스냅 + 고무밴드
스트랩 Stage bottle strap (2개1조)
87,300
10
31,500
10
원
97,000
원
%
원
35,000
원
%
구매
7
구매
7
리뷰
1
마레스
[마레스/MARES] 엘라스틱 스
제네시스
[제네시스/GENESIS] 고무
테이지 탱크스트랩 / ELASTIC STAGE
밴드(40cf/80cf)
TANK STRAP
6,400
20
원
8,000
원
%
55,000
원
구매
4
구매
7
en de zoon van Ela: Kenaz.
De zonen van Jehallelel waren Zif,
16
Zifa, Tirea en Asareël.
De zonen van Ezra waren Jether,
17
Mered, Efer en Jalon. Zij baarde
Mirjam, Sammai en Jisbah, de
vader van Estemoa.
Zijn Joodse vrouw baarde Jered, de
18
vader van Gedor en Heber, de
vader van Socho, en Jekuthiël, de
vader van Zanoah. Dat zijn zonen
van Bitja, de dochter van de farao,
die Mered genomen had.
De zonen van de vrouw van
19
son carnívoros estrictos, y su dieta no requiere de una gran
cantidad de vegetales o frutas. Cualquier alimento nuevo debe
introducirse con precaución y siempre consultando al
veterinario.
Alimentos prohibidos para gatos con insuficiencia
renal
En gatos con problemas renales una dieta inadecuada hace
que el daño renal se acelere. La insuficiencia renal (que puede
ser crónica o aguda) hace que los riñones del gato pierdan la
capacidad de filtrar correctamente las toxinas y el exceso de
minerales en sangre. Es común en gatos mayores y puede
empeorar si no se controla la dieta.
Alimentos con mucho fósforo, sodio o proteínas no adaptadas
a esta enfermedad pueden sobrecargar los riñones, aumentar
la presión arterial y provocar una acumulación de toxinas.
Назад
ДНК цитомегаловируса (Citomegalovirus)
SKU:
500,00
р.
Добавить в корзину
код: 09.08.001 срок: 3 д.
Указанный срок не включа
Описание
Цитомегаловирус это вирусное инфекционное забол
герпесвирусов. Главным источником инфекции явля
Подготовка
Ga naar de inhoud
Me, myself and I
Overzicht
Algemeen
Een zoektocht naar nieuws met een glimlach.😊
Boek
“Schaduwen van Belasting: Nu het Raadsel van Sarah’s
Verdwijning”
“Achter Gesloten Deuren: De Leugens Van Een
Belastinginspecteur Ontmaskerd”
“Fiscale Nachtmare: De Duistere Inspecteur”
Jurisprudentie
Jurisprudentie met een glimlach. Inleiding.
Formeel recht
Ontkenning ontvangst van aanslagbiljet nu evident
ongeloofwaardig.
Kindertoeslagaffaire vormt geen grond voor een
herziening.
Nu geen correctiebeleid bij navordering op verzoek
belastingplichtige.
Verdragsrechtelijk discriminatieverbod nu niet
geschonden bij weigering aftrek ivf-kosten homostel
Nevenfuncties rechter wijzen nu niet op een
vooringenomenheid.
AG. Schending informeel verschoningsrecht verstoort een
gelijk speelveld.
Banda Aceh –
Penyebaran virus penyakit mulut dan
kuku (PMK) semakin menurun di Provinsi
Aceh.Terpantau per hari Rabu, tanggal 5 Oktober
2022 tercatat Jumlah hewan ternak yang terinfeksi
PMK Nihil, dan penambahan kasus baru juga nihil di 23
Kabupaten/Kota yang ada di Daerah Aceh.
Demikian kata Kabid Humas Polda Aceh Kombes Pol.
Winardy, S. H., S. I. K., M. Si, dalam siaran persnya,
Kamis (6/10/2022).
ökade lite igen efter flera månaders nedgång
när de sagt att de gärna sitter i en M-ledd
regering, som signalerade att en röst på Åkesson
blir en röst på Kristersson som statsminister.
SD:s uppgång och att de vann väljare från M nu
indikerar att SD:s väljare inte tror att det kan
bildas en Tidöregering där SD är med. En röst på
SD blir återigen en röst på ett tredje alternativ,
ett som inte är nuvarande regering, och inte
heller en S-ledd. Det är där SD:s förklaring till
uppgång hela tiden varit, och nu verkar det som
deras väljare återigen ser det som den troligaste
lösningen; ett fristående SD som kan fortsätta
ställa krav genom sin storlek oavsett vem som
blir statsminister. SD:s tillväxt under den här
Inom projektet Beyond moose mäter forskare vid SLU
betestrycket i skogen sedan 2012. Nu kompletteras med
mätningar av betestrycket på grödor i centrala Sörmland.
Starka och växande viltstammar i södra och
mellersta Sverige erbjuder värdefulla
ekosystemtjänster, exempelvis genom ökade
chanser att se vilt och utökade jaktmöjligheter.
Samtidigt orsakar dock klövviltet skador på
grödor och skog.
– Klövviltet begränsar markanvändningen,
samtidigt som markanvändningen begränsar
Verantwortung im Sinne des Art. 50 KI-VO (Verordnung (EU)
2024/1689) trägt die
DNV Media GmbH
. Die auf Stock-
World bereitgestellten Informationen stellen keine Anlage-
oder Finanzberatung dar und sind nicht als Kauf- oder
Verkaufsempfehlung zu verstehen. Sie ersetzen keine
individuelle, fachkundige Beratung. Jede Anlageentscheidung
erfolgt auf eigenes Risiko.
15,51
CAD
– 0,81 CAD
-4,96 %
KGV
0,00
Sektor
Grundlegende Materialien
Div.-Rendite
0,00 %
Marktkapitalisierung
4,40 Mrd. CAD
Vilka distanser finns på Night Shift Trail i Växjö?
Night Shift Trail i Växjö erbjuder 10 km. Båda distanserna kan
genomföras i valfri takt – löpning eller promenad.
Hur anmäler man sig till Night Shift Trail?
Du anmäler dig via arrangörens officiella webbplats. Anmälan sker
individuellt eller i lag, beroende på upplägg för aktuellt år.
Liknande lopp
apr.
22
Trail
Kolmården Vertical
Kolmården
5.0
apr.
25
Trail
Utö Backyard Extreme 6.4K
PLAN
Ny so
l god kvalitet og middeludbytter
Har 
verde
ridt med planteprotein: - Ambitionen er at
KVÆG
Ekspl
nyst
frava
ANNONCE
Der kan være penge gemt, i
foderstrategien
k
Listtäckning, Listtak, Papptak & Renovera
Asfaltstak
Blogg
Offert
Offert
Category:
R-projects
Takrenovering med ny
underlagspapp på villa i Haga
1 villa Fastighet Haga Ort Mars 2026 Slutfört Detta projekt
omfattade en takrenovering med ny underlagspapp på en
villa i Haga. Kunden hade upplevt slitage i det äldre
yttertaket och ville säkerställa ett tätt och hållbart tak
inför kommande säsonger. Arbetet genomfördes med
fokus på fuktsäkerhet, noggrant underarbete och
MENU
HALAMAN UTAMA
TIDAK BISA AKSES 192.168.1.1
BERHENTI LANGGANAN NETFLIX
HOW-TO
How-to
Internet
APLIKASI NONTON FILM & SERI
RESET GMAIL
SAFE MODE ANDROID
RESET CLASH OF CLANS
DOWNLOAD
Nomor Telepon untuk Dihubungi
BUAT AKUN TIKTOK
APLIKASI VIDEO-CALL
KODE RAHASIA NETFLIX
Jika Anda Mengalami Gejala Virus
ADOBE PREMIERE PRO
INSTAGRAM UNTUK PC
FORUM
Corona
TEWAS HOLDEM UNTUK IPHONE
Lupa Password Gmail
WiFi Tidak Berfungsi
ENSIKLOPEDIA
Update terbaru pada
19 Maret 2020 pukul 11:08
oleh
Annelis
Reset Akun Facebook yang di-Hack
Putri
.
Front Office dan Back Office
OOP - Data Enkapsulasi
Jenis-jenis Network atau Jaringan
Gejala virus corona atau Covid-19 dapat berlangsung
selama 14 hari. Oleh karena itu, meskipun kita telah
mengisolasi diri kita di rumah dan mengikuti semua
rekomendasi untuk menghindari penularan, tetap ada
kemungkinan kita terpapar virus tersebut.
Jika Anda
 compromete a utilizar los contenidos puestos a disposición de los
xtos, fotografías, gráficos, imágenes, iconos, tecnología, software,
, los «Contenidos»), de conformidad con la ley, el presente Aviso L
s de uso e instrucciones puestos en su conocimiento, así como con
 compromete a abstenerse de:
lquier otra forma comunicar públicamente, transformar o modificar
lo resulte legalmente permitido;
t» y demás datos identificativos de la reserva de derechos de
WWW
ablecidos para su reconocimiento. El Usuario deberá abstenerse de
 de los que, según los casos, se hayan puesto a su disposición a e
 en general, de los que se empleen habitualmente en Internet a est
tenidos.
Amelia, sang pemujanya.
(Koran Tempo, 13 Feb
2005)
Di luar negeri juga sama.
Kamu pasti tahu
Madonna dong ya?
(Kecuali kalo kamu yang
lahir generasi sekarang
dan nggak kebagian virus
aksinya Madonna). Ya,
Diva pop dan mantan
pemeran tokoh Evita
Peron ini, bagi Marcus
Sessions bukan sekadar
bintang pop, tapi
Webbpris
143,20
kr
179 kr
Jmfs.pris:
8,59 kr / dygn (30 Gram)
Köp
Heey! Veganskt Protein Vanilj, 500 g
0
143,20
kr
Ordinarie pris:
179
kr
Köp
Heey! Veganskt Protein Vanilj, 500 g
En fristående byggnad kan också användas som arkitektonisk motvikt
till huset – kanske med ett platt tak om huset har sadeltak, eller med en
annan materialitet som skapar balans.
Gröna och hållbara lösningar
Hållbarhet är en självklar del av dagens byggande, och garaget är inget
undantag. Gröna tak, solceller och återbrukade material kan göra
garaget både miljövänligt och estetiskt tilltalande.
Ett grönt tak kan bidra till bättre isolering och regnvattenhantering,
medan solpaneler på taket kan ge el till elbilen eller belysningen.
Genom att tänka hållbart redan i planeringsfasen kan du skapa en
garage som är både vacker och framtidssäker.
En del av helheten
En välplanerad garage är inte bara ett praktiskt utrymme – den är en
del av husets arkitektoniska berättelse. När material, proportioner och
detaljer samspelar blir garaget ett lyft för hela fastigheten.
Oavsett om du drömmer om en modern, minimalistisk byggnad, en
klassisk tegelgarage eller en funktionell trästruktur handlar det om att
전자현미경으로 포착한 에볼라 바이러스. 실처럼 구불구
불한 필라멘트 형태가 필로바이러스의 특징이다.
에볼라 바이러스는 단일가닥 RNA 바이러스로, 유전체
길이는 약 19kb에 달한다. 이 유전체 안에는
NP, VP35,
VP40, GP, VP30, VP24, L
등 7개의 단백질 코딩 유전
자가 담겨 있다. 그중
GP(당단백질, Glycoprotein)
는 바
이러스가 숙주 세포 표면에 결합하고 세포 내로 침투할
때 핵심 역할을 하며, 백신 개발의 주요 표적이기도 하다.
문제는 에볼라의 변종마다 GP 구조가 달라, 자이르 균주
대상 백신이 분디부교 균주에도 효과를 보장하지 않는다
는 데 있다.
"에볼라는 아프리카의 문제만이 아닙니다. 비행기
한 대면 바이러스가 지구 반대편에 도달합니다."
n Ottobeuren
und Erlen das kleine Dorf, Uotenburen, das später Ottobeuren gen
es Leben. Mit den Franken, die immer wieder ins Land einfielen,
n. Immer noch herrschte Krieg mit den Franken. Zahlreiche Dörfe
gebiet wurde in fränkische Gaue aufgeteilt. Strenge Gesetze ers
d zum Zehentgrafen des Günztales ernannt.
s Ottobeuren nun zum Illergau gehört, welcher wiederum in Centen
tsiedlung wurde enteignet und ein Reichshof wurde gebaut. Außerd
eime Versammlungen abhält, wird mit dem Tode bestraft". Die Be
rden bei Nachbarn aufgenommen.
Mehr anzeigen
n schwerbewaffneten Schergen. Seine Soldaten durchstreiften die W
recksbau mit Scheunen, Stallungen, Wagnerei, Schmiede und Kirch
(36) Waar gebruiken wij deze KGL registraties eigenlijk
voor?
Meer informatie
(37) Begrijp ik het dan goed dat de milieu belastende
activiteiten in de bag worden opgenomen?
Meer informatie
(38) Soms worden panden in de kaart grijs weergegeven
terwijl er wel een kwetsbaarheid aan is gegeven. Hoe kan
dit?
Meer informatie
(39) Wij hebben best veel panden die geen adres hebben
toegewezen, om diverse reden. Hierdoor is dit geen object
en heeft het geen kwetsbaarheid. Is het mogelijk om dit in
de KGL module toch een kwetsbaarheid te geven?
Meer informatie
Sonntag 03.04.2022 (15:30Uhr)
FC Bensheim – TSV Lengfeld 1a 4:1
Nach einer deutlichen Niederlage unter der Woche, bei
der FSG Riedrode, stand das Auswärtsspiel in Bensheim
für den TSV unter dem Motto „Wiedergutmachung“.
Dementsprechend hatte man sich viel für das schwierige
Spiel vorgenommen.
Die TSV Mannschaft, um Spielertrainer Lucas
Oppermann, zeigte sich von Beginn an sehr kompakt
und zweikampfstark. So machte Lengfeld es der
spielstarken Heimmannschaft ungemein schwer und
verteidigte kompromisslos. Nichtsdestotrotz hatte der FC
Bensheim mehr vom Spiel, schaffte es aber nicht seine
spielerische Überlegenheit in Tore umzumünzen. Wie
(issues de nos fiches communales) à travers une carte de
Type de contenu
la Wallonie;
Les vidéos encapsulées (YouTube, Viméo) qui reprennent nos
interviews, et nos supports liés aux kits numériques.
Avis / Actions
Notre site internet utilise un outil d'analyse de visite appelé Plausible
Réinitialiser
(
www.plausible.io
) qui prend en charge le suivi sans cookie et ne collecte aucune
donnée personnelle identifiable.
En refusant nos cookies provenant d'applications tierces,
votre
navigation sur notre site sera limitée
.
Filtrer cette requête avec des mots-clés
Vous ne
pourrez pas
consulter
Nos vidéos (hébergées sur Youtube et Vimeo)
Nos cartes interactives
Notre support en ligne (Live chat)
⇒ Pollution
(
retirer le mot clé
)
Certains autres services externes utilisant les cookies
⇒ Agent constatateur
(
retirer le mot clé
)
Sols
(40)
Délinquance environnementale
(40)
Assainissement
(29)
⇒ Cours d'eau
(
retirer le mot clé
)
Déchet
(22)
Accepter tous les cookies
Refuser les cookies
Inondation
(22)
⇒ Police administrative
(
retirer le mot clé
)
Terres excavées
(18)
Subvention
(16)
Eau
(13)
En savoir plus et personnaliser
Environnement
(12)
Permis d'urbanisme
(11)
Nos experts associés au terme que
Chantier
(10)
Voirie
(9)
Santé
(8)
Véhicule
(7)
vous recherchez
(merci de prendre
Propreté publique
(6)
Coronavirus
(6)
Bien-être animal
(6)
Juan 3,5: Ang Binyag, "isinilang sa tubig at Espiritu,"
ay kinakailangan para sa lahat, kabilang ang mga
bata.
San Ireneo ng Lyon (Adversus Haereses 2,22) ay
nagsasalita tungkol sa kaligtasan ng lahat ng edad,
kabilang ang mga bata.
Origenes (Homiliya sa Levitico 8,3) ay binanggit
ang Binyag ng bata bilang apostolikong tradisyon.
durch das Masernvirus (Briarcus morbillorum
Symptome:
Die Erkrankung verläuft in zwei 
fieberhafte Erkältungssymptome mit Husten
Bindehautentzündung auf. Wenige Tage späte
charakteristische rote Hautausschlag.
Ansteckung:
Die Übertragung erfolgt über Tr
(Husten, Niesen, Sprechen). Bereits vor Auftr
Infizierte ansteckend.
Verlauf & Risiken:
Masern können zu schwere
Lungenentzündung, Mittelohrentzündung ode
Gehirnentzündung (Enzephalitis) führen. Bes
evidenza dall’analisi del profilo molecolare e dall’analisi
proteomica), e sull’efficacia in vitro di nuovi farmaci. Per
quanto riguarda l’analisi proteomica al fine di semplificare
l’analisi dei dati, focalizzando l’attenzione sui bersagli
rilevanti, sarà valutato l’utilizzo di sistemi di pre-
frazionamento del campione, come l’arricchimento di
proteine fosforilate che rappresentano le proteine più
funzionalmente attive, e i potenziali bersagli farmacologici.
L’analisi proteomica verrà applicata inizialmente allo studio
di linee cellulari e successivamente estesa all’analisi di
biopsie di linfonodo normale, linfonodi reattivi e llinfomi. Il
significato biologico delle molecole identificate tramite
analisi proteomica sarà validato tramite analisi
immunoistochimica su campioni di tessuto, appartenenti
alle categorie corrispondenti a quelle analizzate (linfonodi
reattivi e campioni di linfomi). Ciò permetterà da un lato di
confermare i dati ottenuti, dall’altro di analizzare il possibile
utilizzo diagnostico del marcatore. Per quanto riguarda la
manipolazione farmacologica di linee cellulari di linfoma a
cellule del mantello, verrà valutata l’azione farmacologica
--------
**TASK ITEM**
The lines you need are those containing "waren"; find them in the records and copy them.

**THE COMPLETED TASK**
De zonen van Jehallelel waren Zif,
De zonen van Ezra waren Jether,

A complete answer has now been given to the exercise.